Jordan Allred, Deseret News
SALT LAKE CITY — Candidates for the Utah State Board of Education took one step closer to November's ballot Monday, facing questions from a committee tasked with narrowing the candidate pool.
The interviews, held throughout the day Monday and continuing Tuesday, eliminated several individuals from contention after a review of their qualifications and based on their responses on subjects such as funding priorities, charter schools, the Common Core State Standards and the role of the State School Board.
"It would be ideal if these candidates who don’t make it go back to their local districts and try to make a difference there," said Shannon Greer, a member of the nominating and recruiting committee.
Seventy candidates originally filed to run for one of seven seats on the State School Board, though 12 later withdrew from consideration.
Under Utah's oft-criticized election process, the 12-member review committee selects at least three names per seat to advance to the governor, who then picks the final two names to appear on the ballot.
After the first round of interviews Monday, the committee advanced:
Terryl Warner (incumbent), David Clark and Bryce Day in District 1, which includes the northwest corner of the state.
Spencer Stokes, Willard Maughan and Jana Rae Shaw in District 2, which includes Ogden, Weber County and surrounding areas.

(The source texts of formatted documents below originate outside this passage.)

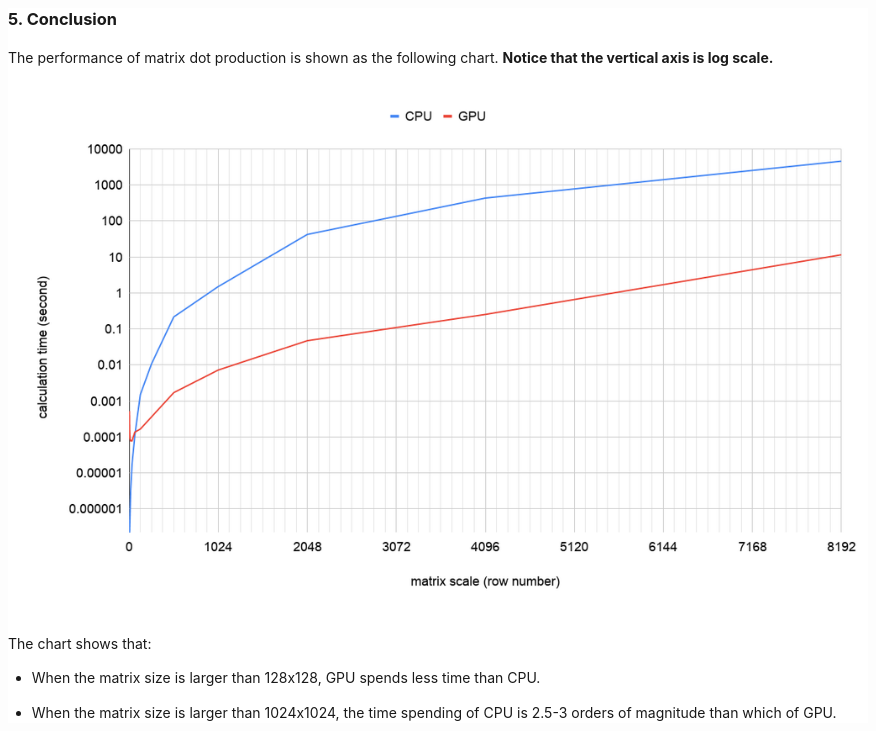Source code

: <div style="page-break-after: always;"></div>

### 5. Conclusion

The performance of matrix dot production is shown as the following chart. **Notice that the vertical axis is log scale.**

![Chart](./Chart.png)

The chart shows that:

- When the matrix size is larger than 128x128, GPU spends less time than CPU.

- When the matrix size is larger than 1024x1024, the time spending of CPU is 2.5-3 orders of magnitude than which of GPU.
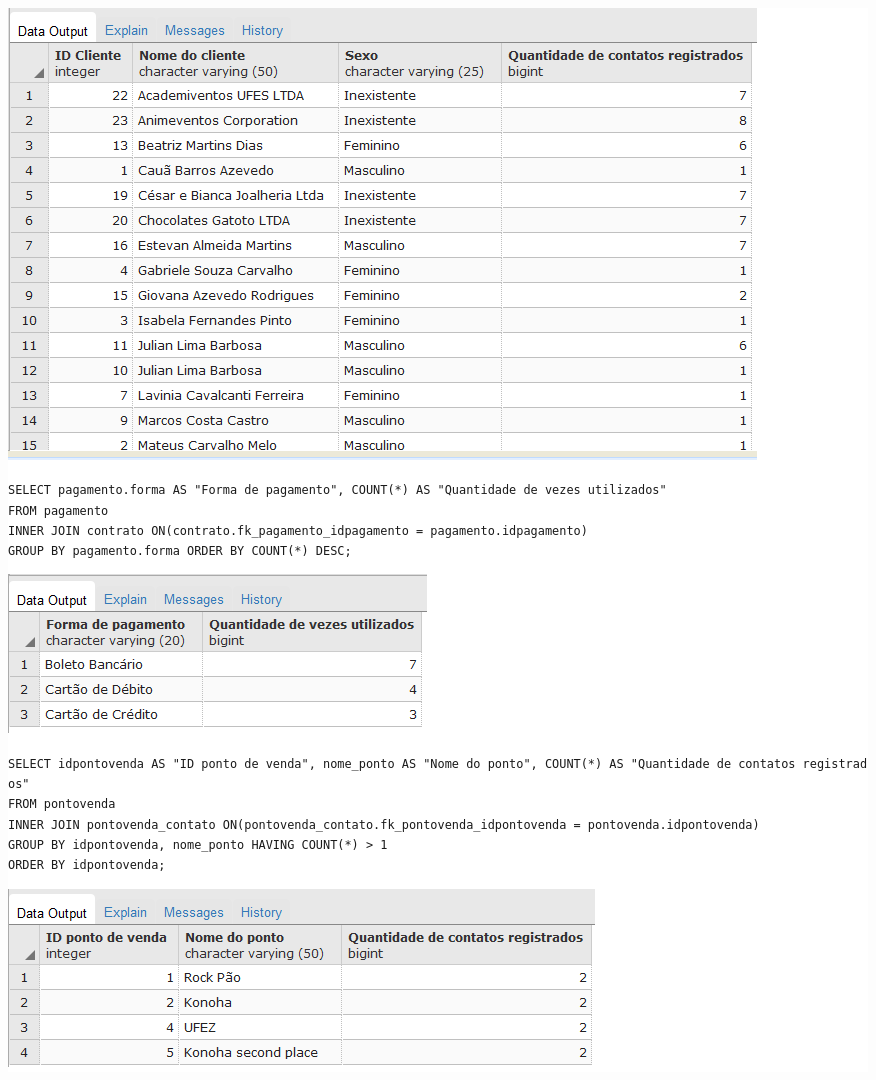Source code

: ![Alt text](https://github.com/SistemasEventos/trab01/blob/master/images/9.7_groupBy_funcoesAgrupamento/6.PNG)


	SELECT pagamento.forma AS "Forma de pagamento", COUNT(*) AS "Quantidade de vezes utilizados"
	FROM pagamento
	INNER JOIN contrato ON(contrato.fk_pagamento_idpagamento = pagamento.idpagamento)
	GROUP BY pagamento.forma ORDER BY COUNT(*) DESC;
![Alt text](https://github.com/SistemasEventos/trab01/blob/master/images/9.7_groupBy_funcoesAgrupamento/7.PNG)

	SELECT idpontovenda AS "ID ponto de venda", nome_ponto AS "Nome do ponto", COUNT(*) AS "Quantidade de contatos registrados"
	FROM pontovenda
	INNER JOIN pontovenda_contato ON(pontovenda_contato.fk_pontovenda_idpontovenda = pontovenda.idpontovenda)
	GROUP BY idpontovenda, nome_ponto HAVING COUNT(*) > 1
	ORDER BY idpontovenda;
![Alt text](https://github.com/SistemasEventos/trab01/blob/master/images/9.7_groupBy_funcoesAgrupamento/8.PNG)
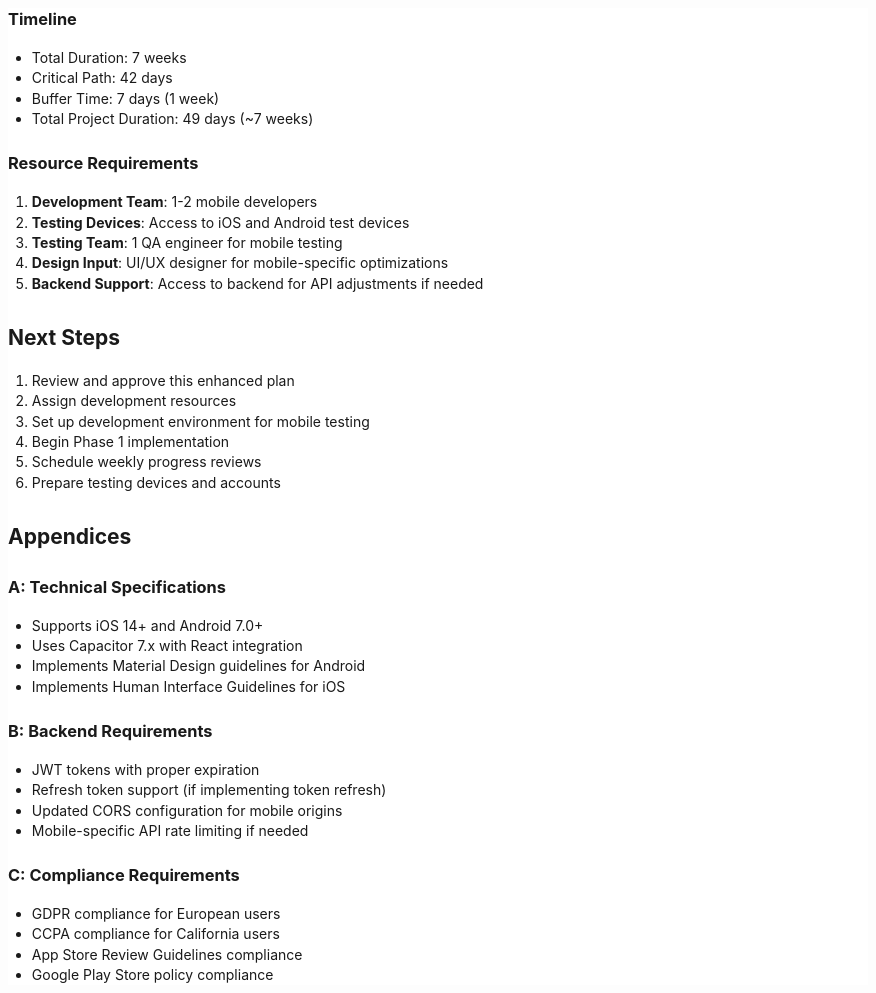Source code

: ### Timeline
- Total Duration: 7 weeks
- Critical Path: 42 days
- Buffer Time: 7 days (1 week)
- Total Project Duration: 49 days (~7 weeks)

### Resource Requirements
1. **Development Team**: 1-2 mobile developers
2. **Testing Devices**: Access to iOS and Android test devices
3. **Testing Team**: 1 QA engineer for mobile testing
4. **Design Input**: UI/UX designer for mobile-specific optimizations
5. **Backend Support**: Access to backend for API adjustments if needed

## Next Steps
1. Review and approve this enhanced plan
2. Assign development resources
3. Set up development environment for mobile testing
4. Begin Phase 1 implementation
5. Schedule weekly progress reviews
6. Prepare testing devices and accounts

## Appendices

### A: Technical Specifications
- Supports iOS 14+ and Android 7.0+
- Uses Capacitor 7.x with React integration
- Implements Material Design guidelines for Android
- Implements Human Interface Guidelines for iOS

### B: Backend Requirements
- JWT tokens with proper expiration
- Refresh token support (if implementing token refresh)
- Updated CORS configuration for mobile origins
- Mobile-specific API rate limiting if needed

### C: Compliance Requirements
- GDPR compliance for European users
- CCPA compliance for California users
- App Store Review Guidelines compliance
- Google Play Store policy compliance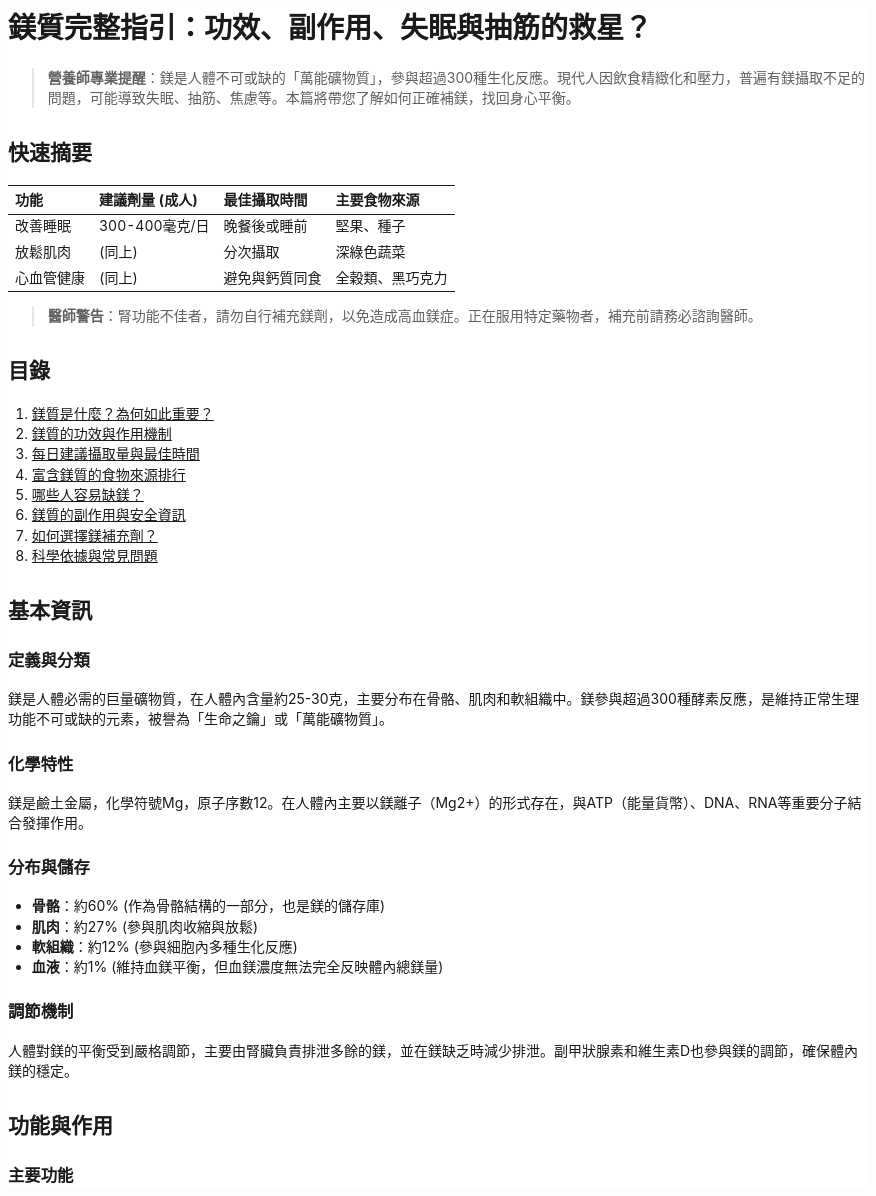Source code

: # 鎂質完整指引：功效、副作用、失眠與抽筋的救星？

> **營養師專業提醒**：鎂是人體不可或缺的「萬能礦物質」，參與超過300種生化反應。現代人因飲食精緻化和壓力，普遍有鎂攝取不足的問題，可能導致失眠、抽筋、焦慮等。本篇將帶您了解如何正確補鎂，找回身心平衡。

## 快速摘要

| 功能 | 建議劑量 (成人) | 最佳攝取時間 | 主要食物來源 |
| :--- | :--- | :--- | :--- |
| 改善睡眠 | 300-400毫克/日 | 晚餐後或睡前 | 堅果、種子 |
| 放鬆肌肉 | (同上) | 分次攝取 | 深綠色蔬菜 |
| 心血管健康 | (同上) | 避免與鈣質同食 | 全穀類、黑巧克力 |

> **醫師警告**：腎功能不佳者，請勿自行補充鎂劑，以免造成高血鎂症。正在服用特定藥物者，補充前請務必諮詢醫師。

## 目錄
1. [鎂質是什麼？為何如此重要？](#基本資訊)
2. [鎂質的功效與作用機制](#功能與作用)
3. [每日建議攝取量與最佳時間](#建議攝取)
4. [富含鎂質的食物來源排行](#天然來源)
5. [哪些人容易缺鎂？](#適用人群)
6. [鎂質的副作用與安全資訊](#安全資訊)
7. [如何選擇鎂補充劑？](#產品選擇)
8. [科學依據與常見問題](#科學依據與常見問題)

## 基本資訊

### 定義與分類
鎂是人體必需的巨量礦物質，在人體內含量約25-30克，主要分布在骨骼、肌肉和軟組織中。鎂參與超過300種酵素反應，是維持正常生理功能不可或缺的元素，被譽為「生命之鑰」或「萬能礦物質」。

### 化學特性
鎂是鹼土金屬，化學符號Mg，原子序數12。在人體內主要以鎂離子（Mg2+）的形式存在，與ATP（能量貨幣）、DNA、RNA等重要分子結合發揮作用。

### 分布與儲存
- **骨骼**：約60% (作為骨骼結構的一部分，也是鎂的儲存庫)
- **肌肉**：約27% (參與肌肉收縮與放鬆)
- **軟組織**：約12% (參與細胞內多種生化反應)
- **血液**：約1% (維持血鎂平衡，但血鎂濃度無法完全反映體內總鎂量)

### 調節機制
人體對鎂的平衡受到嚴格調節，主要由腎臟負責排泄多餘的鎂，並在鎂缺乏時減少排泄。副甲狀腺素和維生素D也參與鎂的調節，確保體內鎂的穩定。

## 功能與作用

### 主要功能
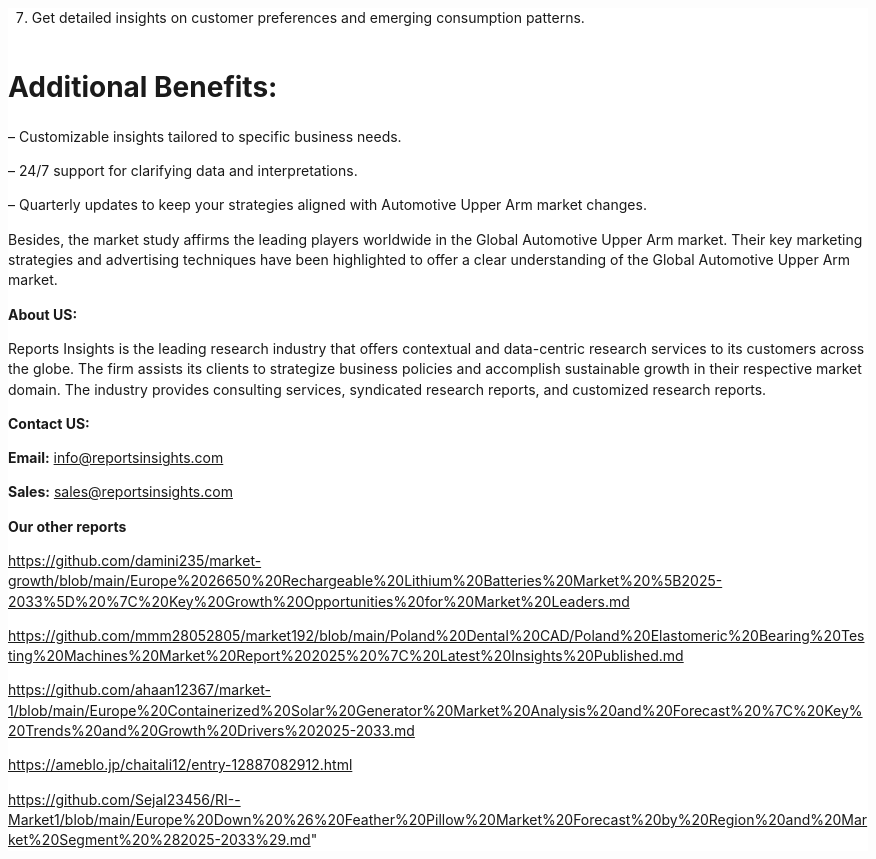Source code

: 7. Get detailed insights on customer preferences and emerging consumption patterns.

# <strong>Additional Benefits:</strong>

– Customizable insights tailored to specific business needs.

– 24/7 support for clarifying data and interpretations.

– Quarterly updates to keep your strategies aligned with Automotive Upper Arm market changes.

Besides, the market study affirms the leading players worldwide in the Global Automotive Upper Arm market. Their key marketing strategies and advertising techniques have been highlighted to offer a clear understanding of the Global Automotive Upper Arm market.

<strong><strong>About US</strong>:</strong>

Reports Insights is the leading research industry that offers contextual and data-centric research services to its customers across the globe. The firm assists its clients to strategize business policies and accomplish sustainable growth in their respective market domain. The industry provides consulting services, syndicated research reports, and customized research reports.

<strong>Contact US:</strong>

<p class=><b>Email:</b> <a href=mailto:info@reportsinsights.com>info@reportsinsights.com</a></p>
<p class=><b>Sales:</b> <a href=mailto:sales@reportsinsights.com>sales@reportsinsights.com</a></p>

<strong>Our other reports</strong>

<a href=https://github.com/damini235/market-growth/blob/main/Europe%2026650%20Rechargeable%20Lithium%20Batteries%20Market%20%5B2025-2033%5D%20%7C%20Key%20Growth%20Opportunities%20for%20Market%20Leaders.md>https://github.com/damini235/market-growth/blob/main/Europe%2026650%20Rechargeable%20Lithium%20Batteries%20Market%20%5B2025-2033%5D%20%7C%20Key%20Growth%20Opportunities%20for%20Market%20Leaders.md</a>

<a href=https://github.com/mmm28052805/market192/blob/main/Poland%20Dental%20CAD/Poland%20Elastomeric%20Bearing%20Testing%20Machines%20Market%20Report%202025%20%7C%20Latest%20Insights%20Published.md>https://github.com/mmm28052805/market192/blob/main/Poland%20Dental%20CAD/Poland%20Elastomeric%20Bearing%20Testing%20Machines%20Market%20Report%202025%20%7C%20Latest%20Insights%20Published.md</a>

<a href=https://github.com/ahaan12367/market-1/blob/main/Europe%20Containerized%20Solar%20Generator%20Market%20Analysis%20and%20Forecast%20%7C%20Key%20Trends%20and%20Growth%20Drivers%202025-2033.md>https://github.com/ahaan12367/market-1/blob/main/Europe%20Containerized%20Solar%20Generator%20Market%20Analysis%20and%20Forecast%20%7C%20Key%20Trends%20and%20Growth%20Drivers%202025-2033.md</a>

<a href=https://ameblo.jp/chaitali12/entry-12887082912.html>https://ameblo.jp/chaitali12/entry-12887082912.html</a>

<a href=https://github.com/Sejal23456/RI--Market1/blob/main/Europe%20Down%20%26%20Feather%20Pillow%20Market%20Forecast%20by%20Region%20and%20Market%20Segment%20%282025-2033%29.md>https://github.com/Sejal23456/RI--Market1/blob/main/Europe%20Down%20%26%20Feather%20Pillow%20Market%20Forecast%20by%20Region%20and%20Market%20Segment%20%282025-2033%29.md</a>"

Michael Jensen (incumbent), Linda Hansen, Jeffery Meservy and Garrick Hall in District 3, which includes Tooele, West Valley City, Nephi and a large portion of the central-west part of the state.
Dan Griffiths (incumbent), Melissa Johnson, Pat Rusk and Brittney Cummins in District 6, located around West Jordan.
In all cases where an incumbent was seeking re-election, their name was forwarded to the governor.
Griffiths, the incumbent in District 6, said he viewed his service on the board as voluntarism and encouraged the committee to consider other candidates if they could contribute more to the state.
"If you feel like there are others who could contribute better, please choose them," he said.
Candidates were commonly asked how the state should prioritize the limited funding available for public education, with responses including a need for technology in the classroom, investment in STEM education — science, technology, engineering and mathematics — and compensation and training for Utah's teachers.
"We need to pay teachers what they're worth," Maughan said. "We need to pay them on a level that they will stay and they will do it."
Most of the candidates were supportive of the role that charter schools play in providing options to Utah families.
Shaw said education should be viewed as a business, albeit one with a more emotional inventory.
"What is good for business is competition, and we shouldn't be afraid of that," she said.
Hall was dismissive of the idea that charter schools and traditional schools need to compete to excel. He said charter schools provide a great option to some families, while others are more comfortable in a traditional setting.
"I don't think they have to compete against each other," Hall said. "I think they should complement each other."
On the controversial Common Core State Standards, which define the minimum skills a student should master in math and English, candidates were routinely asked what they would do to help create a positive atmosphere as the state moves forward with implementation.